# [Work to be completed]
A verbatim transcript of the lines below, starting at the first and ending with the one that holds "micrograph is of", is what should be produced.

======== Information shown ========

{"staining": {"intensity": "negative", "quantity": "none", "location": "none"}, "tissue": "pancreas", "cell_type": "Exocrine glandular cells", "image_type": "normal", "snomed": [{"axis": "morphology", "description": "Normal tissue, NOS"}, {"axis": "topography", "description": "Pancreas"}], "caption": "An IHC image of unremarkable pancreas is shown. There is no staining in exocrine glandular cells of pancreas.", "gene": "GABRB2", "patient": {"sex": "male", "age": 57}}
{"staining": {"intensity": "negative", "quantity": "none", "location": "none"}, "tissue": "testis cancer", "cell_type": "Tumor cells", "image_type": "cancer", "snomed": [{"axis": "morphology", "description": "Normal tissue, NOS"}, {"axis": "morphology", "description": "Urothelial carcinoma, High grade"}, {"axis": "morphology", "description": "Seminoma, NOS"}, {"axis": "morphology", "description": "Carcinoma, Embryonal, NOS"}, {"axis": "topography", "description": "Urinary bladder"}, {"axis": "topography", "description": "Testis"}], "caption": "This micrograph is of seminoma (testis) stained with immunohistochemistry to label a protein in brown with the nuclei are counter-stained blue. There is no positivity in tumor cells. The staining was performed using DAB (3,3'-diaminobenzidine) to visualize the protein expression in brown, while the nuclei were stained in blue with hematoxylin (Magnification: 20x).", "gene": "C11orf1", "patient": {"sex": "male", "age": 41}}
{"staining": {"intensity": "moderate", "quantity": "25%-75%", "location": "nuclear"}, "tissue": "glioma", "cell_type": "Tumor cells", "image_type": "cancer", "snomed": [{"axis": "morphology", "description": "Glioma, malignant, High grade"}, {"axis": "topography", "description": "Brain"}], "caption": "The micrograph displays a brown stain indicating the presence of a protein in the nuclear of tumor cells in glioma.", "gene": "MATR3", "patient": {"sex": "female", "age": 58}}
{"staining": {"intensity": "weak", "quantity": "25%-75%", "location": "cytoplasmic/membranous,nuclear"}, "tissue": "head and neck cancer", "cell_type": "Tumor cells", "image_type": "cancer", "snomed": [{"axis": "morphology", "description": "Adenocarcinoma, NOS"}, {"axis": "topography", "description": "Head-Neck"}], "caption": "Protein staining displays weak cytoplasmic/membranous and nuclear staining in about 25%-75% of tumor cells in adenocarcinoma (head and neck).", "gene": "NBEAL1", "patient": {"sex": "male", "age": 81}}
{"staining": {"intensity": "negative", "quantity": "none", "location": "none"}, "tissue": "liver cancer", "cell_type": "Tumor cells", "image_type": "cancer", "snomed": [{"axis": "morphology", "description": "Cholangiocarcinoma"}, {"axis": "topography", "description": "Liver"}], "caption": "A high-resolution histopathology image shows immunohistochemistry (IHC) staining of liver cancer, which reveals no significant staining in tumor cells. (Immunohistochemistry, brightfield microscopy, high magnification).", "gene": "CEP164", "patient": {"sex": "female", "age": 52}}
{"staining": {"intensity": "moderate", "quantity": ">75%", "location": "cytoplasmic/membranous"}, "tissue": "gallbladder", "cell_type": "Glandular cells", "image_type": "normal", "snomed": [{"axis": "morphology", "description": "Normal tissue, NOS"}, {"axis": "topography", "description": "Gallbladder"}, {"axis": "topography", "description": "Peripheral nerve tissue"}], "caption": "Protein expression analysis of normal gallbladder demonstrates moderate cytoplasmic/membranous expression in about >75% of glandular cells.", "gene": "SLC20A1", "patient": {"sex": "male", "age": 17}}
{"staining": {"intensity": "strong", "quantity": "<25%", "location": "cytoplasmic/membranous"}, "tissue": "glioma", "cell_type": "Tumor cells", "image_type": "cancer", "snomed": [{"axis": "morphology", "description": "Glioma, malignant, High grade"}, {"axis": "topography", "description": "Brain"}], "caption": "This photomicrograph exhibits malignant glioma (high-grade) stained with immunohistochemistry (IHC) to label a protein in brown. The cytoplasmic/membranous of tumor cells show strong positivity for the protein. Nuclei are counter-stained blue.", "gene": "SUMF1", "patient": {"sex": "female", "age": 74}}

========

# [Answer for the task]
{"staining": {"intensity": "negative", "quantity": "none", "location": "none"}, "tissue": "pancreas", "cell_type": "Exocrine glandular cells", "image_type": "normal", "snomed": [{"axis": "morphology", "description": "Normal tissue, NOS"}, {"axis": "topography", "description": "Pancreas"}], "caption": "An IHC image of unremarkable pancreas is shown. There is no staining in exocrine glandular cells of pancreas.", "gene": "GABRB2", "patient": {"sex": "male", "age": 57}}
{"staining": {"intensity": "negative", "quantity": "none", "location": "none"}, "tissue": "testis cancer", "cell_type": "Tumor cells", "image_type": "cancer", "snomed": [{"axis": "morphology", "description": "Normal tissue, NOS"}, {"axis": "morphology", "description": "Urothelial carcinoma, High grade"}, {"axis": "morphology", "description": "Seminoma, NOS"}, {"axis": "morphology", "description": "Carcinoma, Embryonal, NOS"}, {"axis": "topography", "description": "Urinary bladder"}, {"axis": "topography", "description": "Testis"}], "caption": "This micrograph is of seminoma (testis) stained with immunohistochemistry to label a protein in brown with the nuclei are counter-stained blue. There is no positivity in tumor cells. The staining was performed using DAB (3,3'-diaminobenzidine) to visualize the protein expression in brown, while the nuclei were stained in blue with hematoxylin (Magnification: 20x).", "gene": "C11orf1", "patient": {"sex": "male", "age": 41}}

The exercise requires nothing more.